As if in reproach, such heavenly experiences came my way recently that I was most abashed in the face of kindly fortune. First, I fell violently in love with Kudiyattam. A week at Shri G. Venu’s institute, Natana Kairali, in Irinjalakuda, Thrissur district, opened my eyes to endless subtle possibilities in communicating through the eyes and hands. I got stoned on the mizhavu drums, met lovely people of various nationalities who had gathered in that international laboratory of theatre. I suddenly rediscovered my singing voice, ate vast quantities of local flora, if not fauna, all cooked deliciously with coconut and plunged with more enthusiasm than knowledge into the history of the world’s oldest living theatre tradition, which Unesco may now uphold as an ‘‘intangible world heritage’’.In particular, I was struck by the good nature of a young German twosome, Daniel and Josephine. They are both actors from the same theatre group in Berlin (Josie’s father is in the Footsbarn theatre group that toured India recently). Every day, I noticed that someone had put fresh flowers on the black granite lamp at the entrance. It was Josie. Hardly anybody local made an offering of coconut oil to the Kudiyattam lamp. Daniel did. If there were odd jobs, Venuji later said, Daniel would jump to help. Both of them radiated so much respect for our traditions and such sweetness, I really wondered what made them tick. A bright, friendly Swedish woman suggested that it were as though they carried their own world around. So wherever they were, was the world, and that’s why they did not feel alien or awkward in relating to whoever was around them, not even while eating unfamiliar south Indian food for weeks on end or sitting crosslegged four straight hours for a Kudiyattam performance. Josie dressed modestly insalwar-kameez, she and Daniel did not cling together in public. They often sat at opposite ends of the hall to watch performances. There was something so strong and tranquil in their behaviour that to an observer it seemed that their sthayi, or defining emotion, was a loving peace.

While chatting with a bunch of young Swedish actresses, I hesitantly asked why Scandinavia had the world’s highest suicide rate (Kerala has the highest national average). They thought it was because of loneliness. Someone else said it was also a lack of God. But seeing the cheerful, relaxed behaviour of the Swedish group, I thought they were far closer to the notion of ‘‘realised beings’’ than so many pious but miserable Indians who habitually praise God but gloom out their fellow beings!
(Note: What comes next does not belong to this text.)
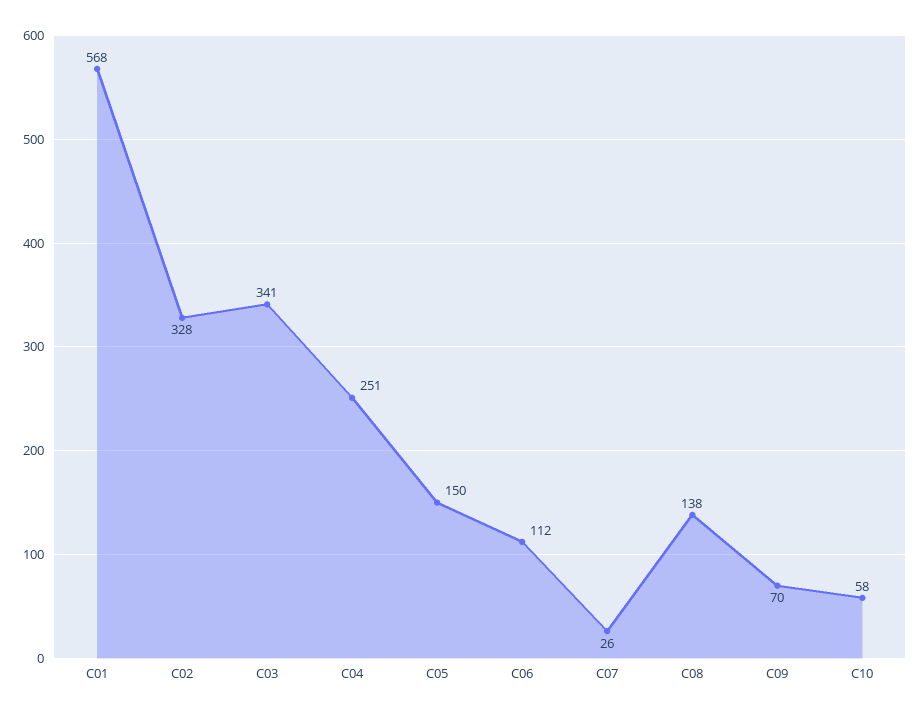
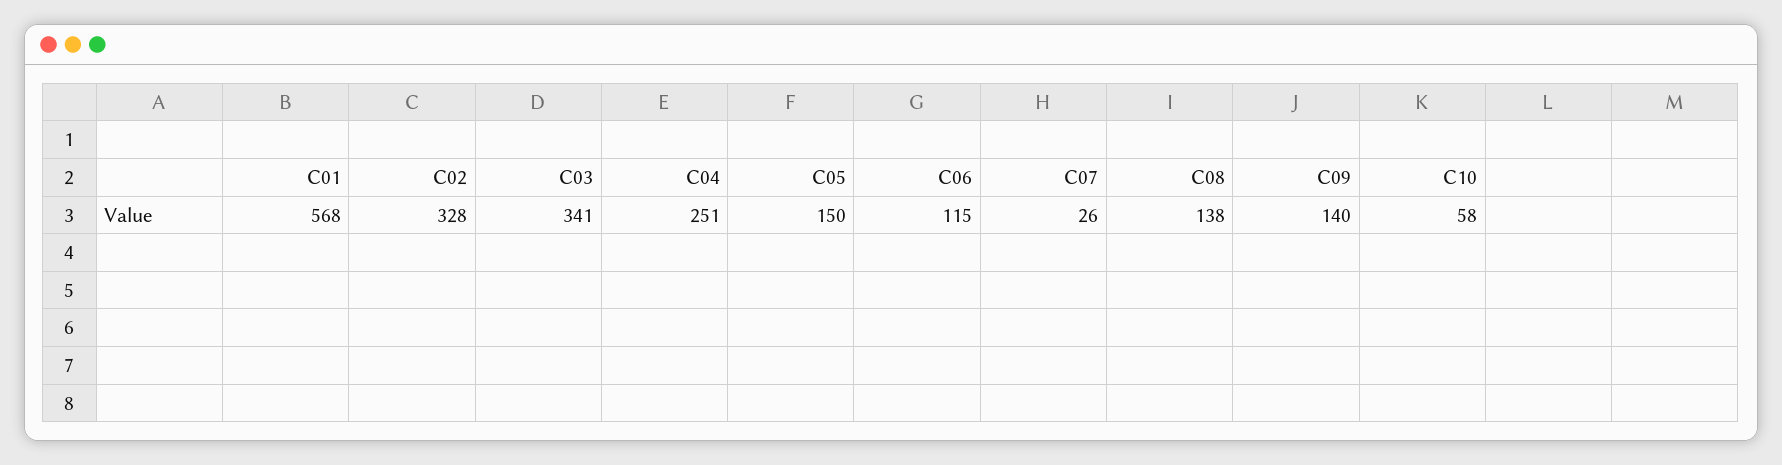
C06: 112 -> 115
C09: 70 -> 140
They in turn insisted that it was Venuji and his wife Nirmala who were so modest, generous and loving that they themselves could not be otherwise. As for Venuji, he said it was the spirit of Kudiyattam that energised him. Now the spirit of Kudiyattam is one of pure devotion. Would you say that when good feelings are allowed out to circulate, they pick up a velocity and force that we can attribute directly to God-in-us? As though many jivatmas plugged into each other and therefore touched the Paramatma?